Currently, piezosensors serve as useful tools for studying eukaryotic cells by providing real-time information on processes such as adhesion, changes in morphology, regulatory aspects, apoptosis, and allowing for testing of the physiological effects of new drugs, toxicity, and biocompatibility assays. Direct, label-free, real-time monitoring of affinity interactions with piezoelectric sensors is an economical alternative to other, often overpriced systems. The piezoelectric system is an open platform that allows moderately skilled researchers to build experimental devices from shell components. This results in a wide range of applications. Additionally, combining it with other sensing technologies can lead to innovative scientific achievements.

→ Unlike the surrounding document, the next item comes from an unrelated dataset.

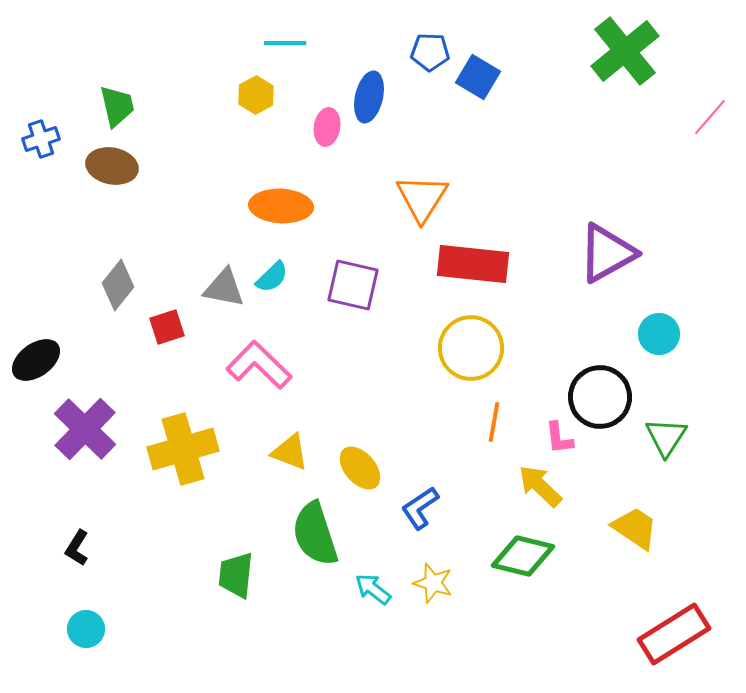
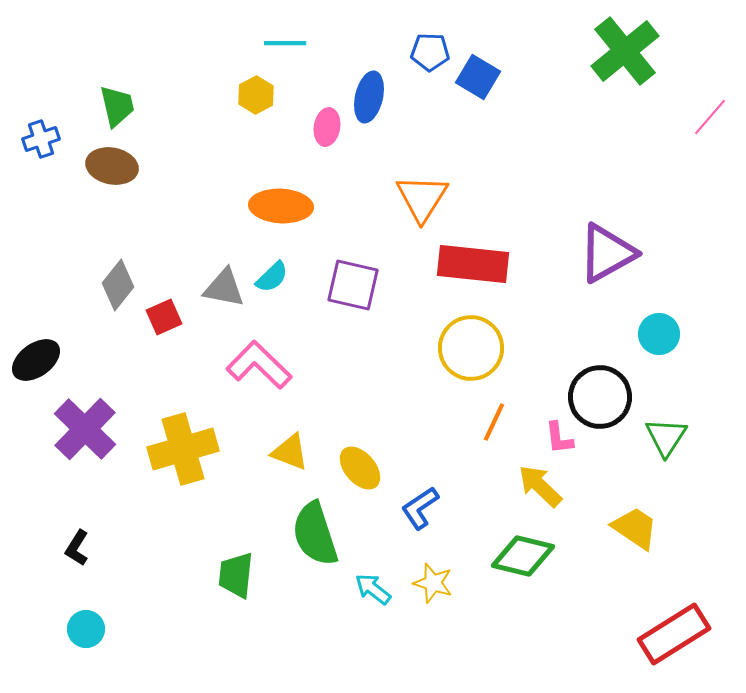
red square at (167, 327): moved 3 px left, 10 px up; rotated 6 degrees counterclockwise
orange line at (494, 422): rotated 15 degrees clockwise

The aim of this contribution was to demonstrate different types of analytes measurable with piezosensors. In addition to the traditionally interpreted mass changes, additional sensing approaches appeared. On the other hand, piezosensors are also useful as a research tool for biochemistry and biology. The theoretical background for determination of kinetic rate and equilibrium constants was presented.

To conclude, the daily use of piezosensors often requires some active contribution from the users, which is stimulating for finding innovative ways, and promotes scientific progress.